San Marino flung down their quintet at the back and quartet in midfield with Andy Selva, their 38-year-old captain on his 67th cap, a token presence near the halfway line. For a while, those in blue blunted the home side’s threat through sheer weight of numbers, clogging up the play with bodies. Yet an amateurish mistake had undermined a part-time team before the half-hour and that was effectively that.

Hodgson, had demanded tempo and zip in the pass, some effervescence to maintain the momentum from that impressive victory in Switzerland last month in the only relatively daunting fixture Group E had conjured.

He had retained his diamond formation, albeit with James Milner preferred at the base rather than Jack Wilshere - in itself a mildly surprising decision in that the Arsenal player might have benefited from game-time in the deeper role if that is, indeed, to be his future - and the onus on movement and pace to unnerve the joint-worst side in the international game. There were times when his team responded in the early stages when the visitors were at their freshest, as Raheem Sterling scuttled into space or Wilshere fed the ball wide to an overlapping Kieran Gibbs, on a first start in almost four years. The Arsenal left-back provided some width and quality down that flank.

In contrast Gibbs’ club-mate, Calum Chambers, struggled on the opposite flank on his first senior start with the team’s passing too ponderous. The hosts needed swifter transition and better incision down the wings to slice these rivals apart, with Hodgson wearing a scowl for most of the opening period as his team ran aground. The victory was never in doubt, but the convincing nature of the thrashing was threatened.

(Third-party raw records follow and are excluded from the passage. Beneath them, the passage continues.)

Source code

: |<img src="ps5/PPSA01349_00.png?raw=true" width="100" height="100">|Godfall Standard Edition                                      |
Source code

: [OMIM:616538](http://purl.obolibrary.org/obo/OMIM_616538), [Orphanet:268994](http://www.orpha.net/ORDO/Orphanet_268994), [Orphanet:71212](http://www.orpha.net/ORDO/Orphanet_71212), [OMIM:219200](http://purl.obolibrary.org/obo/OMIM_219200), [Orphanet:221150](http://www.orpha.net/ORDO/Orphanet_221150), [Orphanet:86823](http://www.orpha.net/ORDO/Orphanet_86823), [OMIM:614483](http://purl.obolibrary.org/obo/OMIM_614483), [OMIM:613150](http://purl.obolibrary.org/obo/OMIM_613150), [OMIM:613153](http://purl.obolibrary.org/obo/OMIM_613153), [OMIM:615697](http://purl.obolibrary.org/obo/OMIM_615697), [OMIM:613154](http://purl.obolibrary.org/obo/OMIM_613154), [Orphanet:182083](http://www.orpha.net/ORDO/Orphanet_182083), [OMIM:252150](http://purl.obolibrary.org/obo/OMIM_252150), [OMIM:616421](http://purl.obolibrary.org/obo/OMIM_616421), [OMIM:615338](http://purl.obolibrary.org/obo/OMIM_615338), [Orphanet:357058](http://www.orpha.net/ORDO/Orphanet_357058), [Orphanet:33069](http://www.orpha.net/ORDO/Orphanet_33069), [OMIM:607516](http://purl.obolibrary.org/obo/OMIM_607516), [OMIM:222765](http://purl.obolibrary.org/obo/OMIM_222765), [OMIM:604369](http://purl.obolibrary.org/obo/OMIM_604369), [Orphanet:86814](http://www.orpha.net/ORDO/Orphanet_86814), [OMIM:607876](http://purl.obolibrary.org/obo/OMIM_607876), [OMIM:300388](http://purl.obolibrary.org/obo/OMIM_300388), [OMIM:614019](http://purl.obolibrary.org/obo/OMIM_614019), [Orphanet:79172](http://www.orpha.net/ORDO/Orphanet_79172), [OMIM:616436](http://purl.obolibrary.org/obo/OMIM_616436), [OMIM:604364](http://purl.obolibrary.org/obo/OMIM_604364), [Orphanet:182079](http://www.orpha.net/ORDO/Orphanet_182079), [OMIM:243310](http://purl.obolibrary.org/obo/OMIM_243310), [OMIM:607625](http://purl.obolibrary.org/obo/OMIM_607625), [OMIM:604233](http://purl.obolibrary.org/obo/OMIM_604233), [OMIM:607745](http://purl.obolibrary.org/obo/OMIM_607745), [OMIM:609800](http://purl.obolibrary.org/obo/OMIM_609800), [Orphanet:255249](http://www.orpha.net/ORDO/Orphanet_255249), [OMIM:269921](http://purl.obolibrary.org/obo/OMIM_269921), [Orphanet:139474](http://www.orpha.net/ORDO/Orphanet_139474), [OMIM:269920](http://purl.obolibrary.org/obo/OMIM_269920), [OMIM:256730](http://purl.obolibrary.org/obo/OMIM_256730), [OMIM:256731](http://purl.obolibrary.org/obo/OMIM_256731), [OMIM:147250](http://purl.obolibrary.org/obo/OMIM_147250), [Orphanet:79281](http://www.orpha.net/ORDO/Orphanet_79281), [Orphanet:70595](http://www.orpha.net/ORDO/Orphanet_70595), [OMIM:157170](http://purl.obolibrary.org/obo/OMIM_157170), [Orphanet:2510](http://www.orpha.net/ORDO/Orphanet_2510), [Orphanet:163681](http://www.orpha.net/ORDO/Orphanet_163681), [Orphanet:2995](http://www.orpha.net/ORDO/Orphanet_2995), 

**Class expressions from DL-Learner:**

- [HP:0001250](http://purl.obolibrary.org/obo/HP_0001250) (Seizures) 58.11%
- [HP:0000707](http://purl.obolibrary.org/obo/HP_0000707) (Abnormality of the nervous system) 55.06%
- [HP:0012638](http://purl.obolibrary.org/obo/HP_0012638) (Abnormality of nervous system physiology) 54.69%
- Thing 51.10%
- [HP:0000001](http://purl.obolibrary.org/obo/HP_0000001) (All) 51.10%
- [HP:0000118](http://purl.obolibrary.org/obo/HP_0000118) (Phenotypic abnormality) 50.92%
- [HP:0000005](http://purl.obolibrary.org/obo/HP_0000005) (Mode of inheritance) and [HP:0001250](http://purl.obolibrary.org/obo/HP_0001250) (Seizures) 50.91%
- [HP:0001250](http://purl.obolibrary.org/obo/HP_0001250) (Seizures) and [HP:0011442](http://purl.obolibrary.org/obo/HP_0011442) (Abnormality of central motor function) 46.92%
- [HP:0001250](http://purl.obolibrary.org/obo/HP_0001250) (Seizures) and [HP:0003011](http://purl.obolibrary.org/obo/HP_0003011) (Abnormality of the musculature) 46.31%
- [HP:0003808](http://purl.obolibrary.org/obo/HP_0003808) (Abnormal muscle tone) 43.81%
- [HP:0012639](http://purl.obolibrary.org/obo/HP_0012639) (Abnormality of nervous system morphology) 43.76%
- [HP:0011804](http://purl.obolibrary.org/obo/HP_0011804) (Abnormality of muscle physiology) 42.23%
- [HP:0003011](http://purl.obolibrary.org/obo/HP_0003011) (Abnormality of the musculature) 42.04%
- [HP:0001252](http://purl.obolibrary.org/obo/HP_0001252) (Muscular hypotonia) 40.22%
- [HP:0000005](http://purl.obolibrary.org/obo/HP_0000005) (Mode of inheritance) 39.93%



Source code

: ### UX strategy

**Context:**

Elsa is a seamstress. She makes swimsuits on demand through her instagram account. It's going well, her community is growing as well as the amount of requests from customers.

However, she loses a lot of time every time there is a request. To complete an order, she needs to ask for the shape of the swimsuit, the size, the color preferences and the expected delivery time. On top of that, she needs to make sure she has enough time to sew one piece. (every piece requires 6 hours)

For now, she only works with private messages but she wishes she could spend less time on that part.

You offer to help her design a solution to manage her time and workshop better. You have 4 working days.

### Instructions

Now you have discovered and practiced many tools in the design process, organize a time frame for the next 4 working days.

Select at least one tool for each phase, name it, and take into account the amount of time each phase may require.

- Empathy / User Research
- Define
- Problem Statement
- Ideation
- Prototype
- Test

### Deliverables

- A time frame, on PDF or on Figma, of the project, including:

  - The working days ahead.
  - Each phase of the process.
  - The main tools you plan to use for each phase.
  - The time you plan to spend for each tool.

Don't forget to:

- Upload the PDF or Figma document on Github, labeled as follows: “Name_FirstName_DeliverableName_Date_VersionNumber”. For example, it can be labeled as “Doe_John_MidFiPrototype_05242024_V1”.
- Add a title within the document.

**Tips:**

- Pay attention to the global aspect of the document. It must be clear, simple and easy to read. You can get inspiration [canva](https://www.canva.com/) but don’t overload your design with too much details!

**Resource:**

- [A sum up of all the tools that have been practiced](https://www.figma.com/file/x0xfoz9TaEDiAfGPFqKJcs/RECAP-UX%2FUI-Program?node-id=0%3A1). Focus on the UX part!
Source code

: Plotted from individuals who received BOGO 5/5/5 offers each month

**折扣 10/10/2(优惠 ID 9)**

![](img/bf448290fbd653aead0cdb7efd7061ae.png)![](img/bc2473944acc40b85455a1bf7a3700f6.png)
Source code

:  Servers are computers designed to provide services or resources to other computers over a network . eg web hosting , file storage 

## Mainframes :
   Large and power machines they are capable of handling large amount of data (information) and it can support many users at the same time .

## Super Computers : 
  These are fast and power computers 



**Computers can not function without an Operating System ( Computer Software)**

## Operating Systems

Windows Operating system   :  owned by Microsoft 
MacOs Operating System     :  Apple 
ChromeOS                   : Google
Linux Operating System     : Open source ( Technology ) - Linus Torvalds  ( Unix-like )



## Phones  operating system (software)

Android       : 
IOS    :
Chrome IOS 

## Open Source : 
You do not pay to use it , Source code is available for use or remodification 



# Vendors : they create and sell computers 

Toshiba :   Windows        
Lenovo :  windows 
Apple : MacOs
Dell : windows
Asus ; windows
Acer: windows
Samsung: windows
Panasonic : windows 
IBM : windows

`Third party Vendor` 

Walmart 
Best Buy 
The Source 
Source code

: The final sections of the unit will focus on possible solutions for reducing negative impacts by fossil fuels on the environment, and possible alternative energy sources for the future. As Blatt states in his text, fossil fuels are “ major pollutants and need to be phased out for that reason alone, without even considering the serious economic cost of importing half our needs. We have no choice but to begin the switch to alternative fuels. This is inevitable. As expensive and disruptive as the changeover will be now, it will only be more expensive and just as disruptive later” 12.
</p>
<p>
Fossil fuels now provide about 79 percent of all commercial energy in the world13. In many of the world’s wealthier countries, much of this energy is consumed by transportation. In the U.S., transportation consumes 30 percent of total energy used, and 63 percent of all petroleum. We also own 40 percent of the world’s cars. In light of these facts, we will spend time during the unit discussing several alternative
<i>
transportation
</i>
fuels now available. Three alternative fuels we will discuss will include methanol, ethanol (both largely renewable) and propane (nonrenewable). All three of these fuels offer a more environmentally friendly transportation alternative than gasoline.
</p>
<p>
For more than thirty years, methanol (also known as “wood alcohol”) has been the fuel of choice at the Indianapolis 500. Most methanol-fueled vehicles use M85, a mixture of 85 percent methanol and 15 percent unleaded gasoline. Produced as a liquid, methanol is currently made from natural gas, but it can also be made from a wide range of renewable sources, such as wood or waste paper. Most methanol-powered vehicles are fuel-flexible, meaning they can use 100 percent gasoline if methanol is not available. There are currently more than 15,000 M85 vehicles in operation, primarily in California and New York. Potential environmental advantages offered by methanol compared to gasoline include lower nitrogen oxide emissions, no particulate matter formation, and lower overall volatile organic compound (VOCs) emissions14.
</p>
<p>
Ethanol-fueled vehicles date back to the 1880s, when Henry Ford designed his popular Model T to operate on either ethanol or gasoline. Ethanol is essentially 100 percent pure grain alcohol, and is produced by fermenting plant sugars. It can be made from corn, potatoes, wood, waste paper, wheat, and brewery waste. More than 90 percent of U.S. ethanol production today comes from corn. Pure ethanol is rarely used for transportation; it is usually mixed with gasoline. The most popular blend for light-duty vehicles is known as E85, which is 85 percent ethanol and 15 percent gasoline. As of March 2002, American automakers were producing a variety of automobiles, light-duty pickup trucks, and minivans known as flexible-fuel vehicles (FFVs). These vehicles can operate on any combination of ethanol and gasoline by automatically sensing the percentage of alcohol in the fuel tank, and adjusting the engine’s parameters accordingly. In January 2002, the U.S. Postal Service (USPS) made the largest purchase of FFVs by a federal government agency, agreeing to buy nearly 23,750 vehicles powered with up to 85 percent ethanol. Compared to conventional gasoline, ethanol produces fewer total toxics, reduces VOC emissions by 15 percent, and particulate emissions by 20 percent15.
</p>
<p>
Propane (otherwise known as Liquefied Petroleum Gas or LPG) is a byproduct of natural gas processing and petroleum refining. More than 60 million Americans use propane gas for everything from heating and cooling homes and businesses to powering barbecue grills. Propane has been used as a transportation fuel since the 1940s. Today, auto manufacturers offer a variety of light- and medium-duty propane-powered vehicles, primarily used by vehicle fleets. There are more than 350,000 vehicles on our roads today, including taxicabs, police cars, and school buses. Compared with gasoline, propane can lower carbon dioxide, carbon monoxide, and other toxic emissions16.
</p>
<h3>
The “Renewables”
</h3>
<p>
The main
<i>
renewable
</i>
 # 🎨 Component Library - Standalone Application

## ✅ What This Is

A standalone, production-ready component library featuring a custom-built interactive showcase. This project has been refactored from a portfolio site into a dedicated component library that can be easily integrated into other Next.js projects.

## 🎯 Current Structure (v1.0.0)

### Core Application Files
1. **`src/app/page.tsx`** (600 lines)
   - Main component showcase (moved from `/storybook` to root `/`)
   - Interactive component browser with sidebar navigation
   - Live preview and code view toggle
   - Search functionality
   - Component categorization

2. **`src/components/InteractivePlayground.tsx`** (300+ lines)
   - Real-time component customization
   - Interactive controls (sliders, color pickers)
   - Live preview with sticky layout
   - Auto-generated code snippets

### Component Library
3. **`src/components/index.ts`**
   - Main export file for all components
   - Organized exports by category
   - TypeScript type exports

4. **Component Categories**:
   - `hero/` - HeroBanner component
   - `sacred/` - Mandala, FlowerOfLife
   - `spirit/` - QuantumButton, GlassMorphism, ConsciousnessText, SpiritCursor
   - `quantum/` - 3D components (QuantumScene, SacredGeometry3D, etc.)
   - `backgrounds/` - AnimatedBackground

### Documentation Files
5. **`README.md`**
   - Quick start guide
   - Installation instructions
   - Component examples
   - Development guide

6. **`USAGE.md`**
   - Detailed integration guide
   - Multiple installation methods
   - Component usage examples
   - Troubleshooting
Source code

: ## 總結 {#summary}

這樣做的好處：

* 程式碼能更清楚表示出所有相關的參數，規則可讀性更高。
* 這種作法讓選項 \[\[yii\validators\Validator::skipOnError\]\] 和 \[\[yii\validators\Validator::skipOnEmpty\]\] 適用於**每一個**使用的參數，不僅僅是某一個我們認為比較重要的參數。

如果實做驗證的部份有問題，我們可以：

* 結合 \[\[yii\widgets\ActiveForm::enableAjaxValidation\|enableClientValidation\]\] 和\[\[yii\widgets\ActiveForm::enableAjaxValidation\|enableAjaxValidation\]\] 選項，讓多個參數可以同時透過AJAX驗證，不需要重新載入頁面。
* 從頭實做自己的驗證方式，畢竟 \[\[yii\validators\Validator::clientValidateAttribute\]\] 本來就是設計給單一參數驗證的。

A pair of Milner corners delivered the lead. The first was met by Phil Jagielka, who was permitted to loop a free header into the gaping net after Simoncini tripped over his team-mate Luca Tosi’s foot in the six-yard box. The goalkeeper’s suggestion he had been fouled by an England player was about as comical as his attempt to claim the centre. Selva was just as panicked three minutes from the interval as he swung a boot at a high ball and caught Wayne Rooney in the face. The captain converted the penalty with glee.

This was all vaguely familiar. It had taken 35 minutes to deflate San Marino’s resolve two years ago in World Cup qualifying, the haul eventually swollen to five against tiring legs. The introduction of Alex Oxlade-Chamberlain and Adam Lallana at the interval, with Wilshere dropping deeper, injected more energy and urgency into the performance and a team who have won only once in 124 international fixtures duly wilted.

Lallana was busy in possession and had a goal incorrectly chalked off for offside, but Oxlade-Chamberlain’s first real involvement was to embarrass Manuel Battistini and centre for Danny Welbeck, another of the five Arsenal players on the pitch at the time, to convert at the near-post. The GBP16m signing from Manchester United now boasts 11 goals for his country, the same tally as Sir Stanley Matthews.

The rat-a-tat of chances was extended to the end, even if Simoncini denied Rooney when he over-elaborated, with England greedy for late rewards. Another substitute, Andros Townsend,grew tired of all the intricate passing and skimmed a shot in from distance beyond the goalkeeper at his near post.

The hosts’ fifth was another of the minnows’ self-inflicted wounds, Alessandro Della Valle deflecting Rooney’s cross into his own net, and England declared thereafter almost out of pity. Enough was enough. On to Tallinn.